1. Title
Given an array, its i-th element is the price of a given stock on the i-th day.
Design an algorithm to calculate the maximum profit you can get. You can complete as many transactions as possible (buying and selling a stock multiple times).
Note: You cannot participate in multiple transactions at the same time (you must sell the previous stocks before buying again).
Example 1:
输入: [7,1,5,3,6,4]
输出: 7
解释: 在第 2 天(股票价格 = 1)的时候买入,在第 3 天(股票价格 = 5)的时候卖出, 这笔交易所能获得利润 = 5-1 = 4 。
随后,在第 4 天(股票价格 = 3)的时候买入,在第 5 天(股票价格 = 6)的时候卖出, 这笔交易所能获得利润 = 6-3 = 3 。
Example 2:
输入: [1,2,3,4,5]
输出: 4
解释: 在第 1 天(股票价格 = 1)的时候买入,在第 5 天 (股票价格 = 5)的时候卖出, 这笔交易所能获得利润 = 5-1 = 4 。
注意你不能在第 1 天和第 2 天接连购买股票,之后再将它们卖出。
因为这样属于同时参与了多笔交易,你必须在再次购买前出售掉之前的股票。
Example 3:
输入: [7,6,4,3,1]
输出: 0
解释: 在这种情况下, 没有交易完成, 所以最大利润为 0。
prompt:
1 <= prices.length <= 3 * 10 ^ 4
0 <= prices[i] <= 10 ^ 4
Two, solve
1. Greedy
Ideas:
Here we use a greedy idea to solve, and use local optimal accumulation to finally get the overall optimal result.

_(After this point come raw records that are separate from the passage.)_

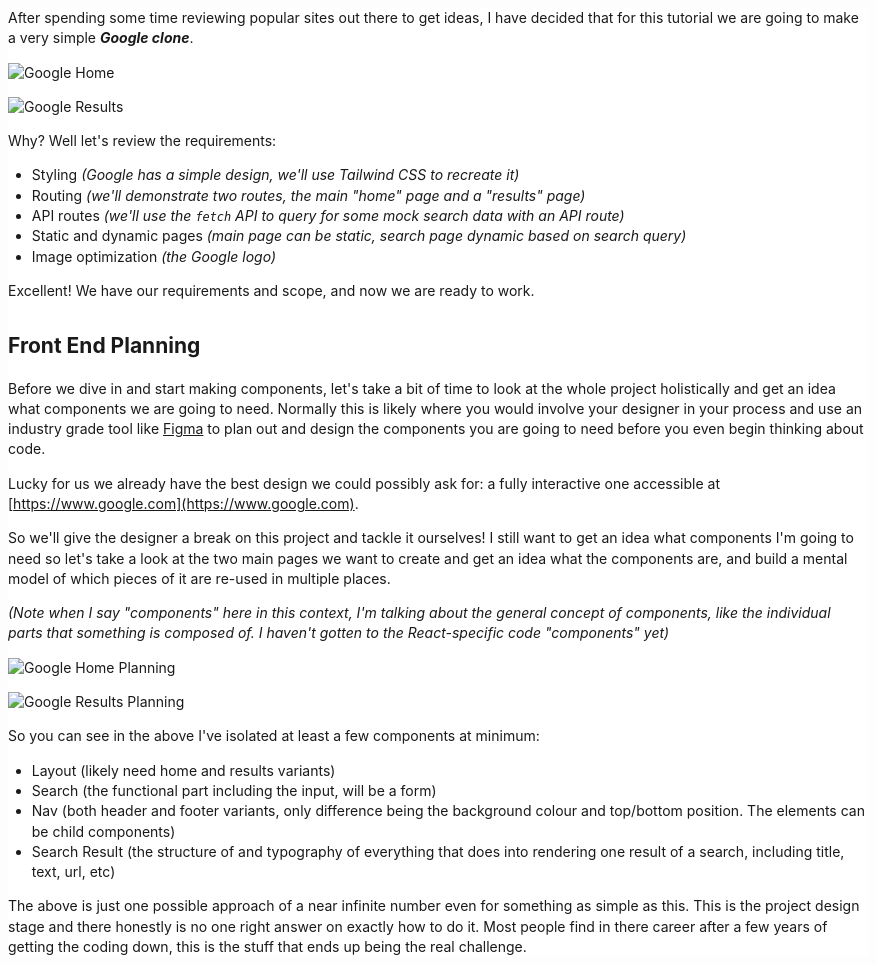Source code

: After spending some time reviewing popular sites out there to get ideas, I have decided that for this tutorial we are going to make a very simple _**Google clone**_.

![Google Home](https://res.cloudinary.com/dqse2txyi/image/upload/v1649473228/blogs/nextjs-app-tailwind/google-example-screenshot_qmy9np.png)

![Google Results](https://res.cloudinary.com/dqse2txyi/image/upload/v1649475380/blogs/nextjs-app-tailwind/google-example-screenshot-results_aad5hv.png)

Why? Well let's review the requirements:

- Styling _(Google has a simple design, we'll use Tailwind CSS to recreate it)_
- Routing _(we'll demonstrate two routes, the main "home" page and a "results" page)_
- API routes _(we'll use the `fetch` API to query for some mock search data with an API route)_
- Static and dynamic pages _(main page can be static, search page dynamic based on search query)_
- Image optimization _(the Google logo)_

Excellent! We have our requirements and scope, and now we are ready to work.

## Front End Planning

Before we dive in and start making components, let's take a bit of time to look at the whole project holistically and get an idea what components we are going to need. Normally this is likely where you would involve your designer in your process and use an industry grade tool like [Figma](https://www.figma.com) to plan out and design the components you are going to need before you even begin thinking about code.

Lucky for us we already have the best design we could possibly ask for: a fully interactive one accessible at [https://www.google.com](https://www.google.com).

So we'll give the designer a break on this project and tackle it ourselves! I still want to get an idea what components I'm going to need so let's take a look at the two main pages we want to create and get an idea what the components are, and build a mental model of which pieces of it are re-used in multiple places.

_(Note when I say "components" here in this context, I'm talking about the general concept of components, like the individual parts that something is composed of. I haven't gotten to the React-specific code "components" yet)_

![Google Home Planning](https://res.cloudinary.com/dqse2txyi/image/upload/v1649473228/blogs/nextjs-app-tailwind/google-example-screenshot-planning_zqdprl.png)

![Google Results Planning](https://res.cloudinary.com/dqse2txyi/image/upload/v1649475380/blogs/nextjs-app-tailwind/google-example-screenshot-results-planning_p6unpb.png)

So you can see in the above I've isolated at least a few components at minimum:

- Layout (likely need home and results variants)
- Search (the functional part including the input, will be a form)
- Nav (both header and footer variants, only difference being the background colour and top/bottom position. The elements can be child components)
- Search Result (the structure of and typography of everything that does into rendering one result of a search, including title, text, url, etc)

The above is just one possible approach of a near infinite number even for something as simple as this. This is the project design stage and there honestly is no one right answer on exactly how to do it. Most people find in there career after a few years of getting the coding down, this is the stuff that ends up being the real challenge.
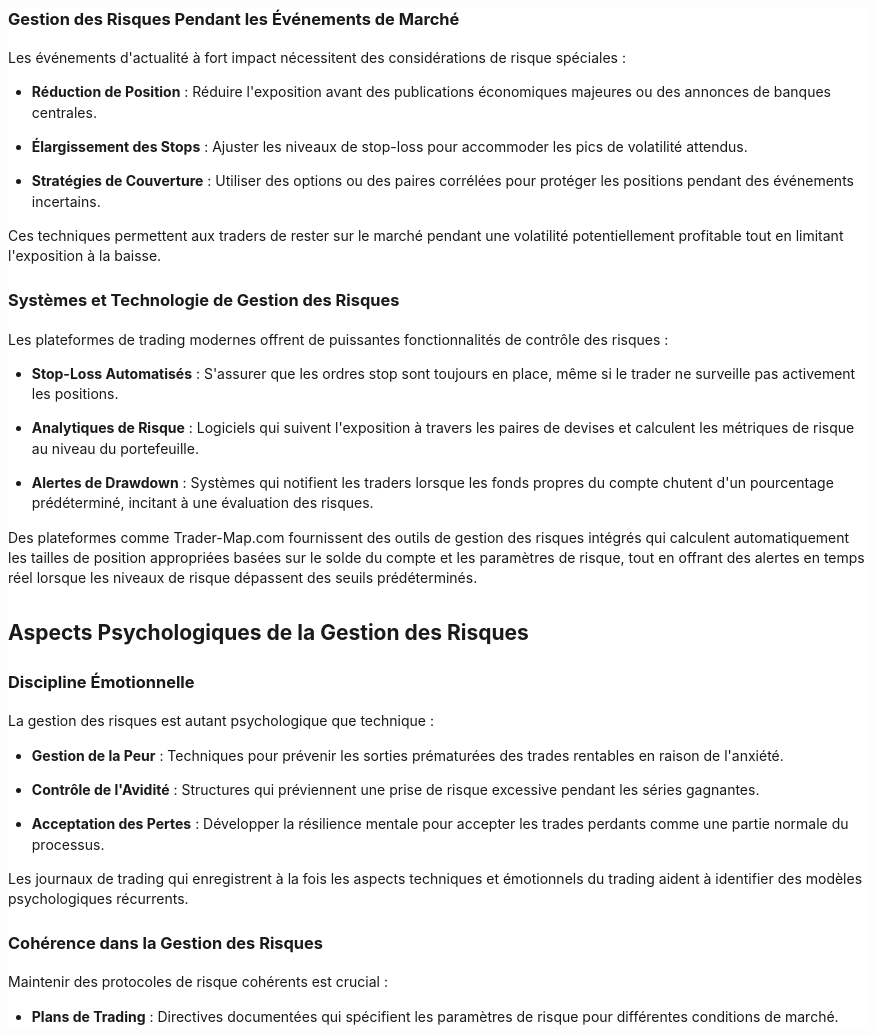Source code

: ### Gestion des Risques Pendant les Événements de Marché

Les événements d'actualité à fort impact nécessitent des considérations de risque spéciales :

- **Réduction de Position** : Réduire l'exposition avant des publications économiques majeures ou des annonces de banques centrales.
  
- **Élargissement des Stops** : Ajuster les niveaux de stop-loss pour accommoder les pics de volatilité attendus.
  
- **Stratégies de Couverture** : Utiliser des options ou des paires corrélées pour protéger les positions pendant des événements incertains.

Ces techniques permettent aux traders de rester sur le marché pendant une volatilité potentiellement profitable tout en limitant l'exposition à la baisse.

### Systèmes et Technologie de Gestion des Risques

Les plateformes de trading modernes offrent de puissantes fonctionnalités de contrôle des risques :

- **Stop-Loss Automatisés** : S'assurer que les ordres stop sont toujours en place, même si le trader ne surveille pas activement les positions.
  
- **Analytiques de Risque** : Logiciels qui suivent l'exposition à travers les paires de devises et calculent les métriques de risque au niveau du portefeuille.
  
- **Alertes de Drawdown** : Systèmes qui notifient les traders lorsque les fonds propres du compte chutent d'un pourcentage prédéterminé, incitant à une évaluation des risques.

Des plateformes comme Trader-Map.com fournissent des outils de gestion des risques intégrés qui calculent automatiquement les tailles de position appropriées basées sur le solde du compte et les paramètres de risque, tout en offrant des alertes en temps réel lorsque les niveaux de risque dépassent des seuils prédéterminés.

## Aspects Psychologiques de la Gestion des Risques

### Discipline Émotionnelle

La gestion des risques est autant psychologique que technique :

- **Gestion de la Peur** : Techniques pour prévenir les sorties prématurées des trades rentables en raison de l'anxiété.
  
- **Contrôle de l'Avidité** : Structures qui préviennent une prise de risque excessive pendant les séries gagnantes.
  
- **Acceptation des Pertes** : Développer la résilience mentale pour accepter les trades perdants comme une partie normale du processus.

Les journaux de trading qui enregistrent à la fois les aspects techniques et émotionnels du trading aident à identifier des modèles psychologiques récurrents.

### Cohérence dans la Gestion des Risques

Maintenir des protocoles de risque cohérents est crucial :

- **Plans de Trading** : Directives documentées qui spécifient les paramètres de risque pour différentes conditions de marché.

For example: as shown in the figure below, the abscissa is 3-7, MaxHeight = D = A+B+C.
Code:
class Solution {
public int maxProfit(int[] prices) {
int result = 0;
for (int i=1; i<prices.length; i++)
result += Math.max(prices[i]-prices[i-1], 0);
return result;
}
}
Time complexity: O(n)
Space complexity: O(1)
Three, reference
1、Three lines in C++, with explanation
2、Explanation for the dummy like me.
3、Shortest and fastest solution with explanation. You can never beat this.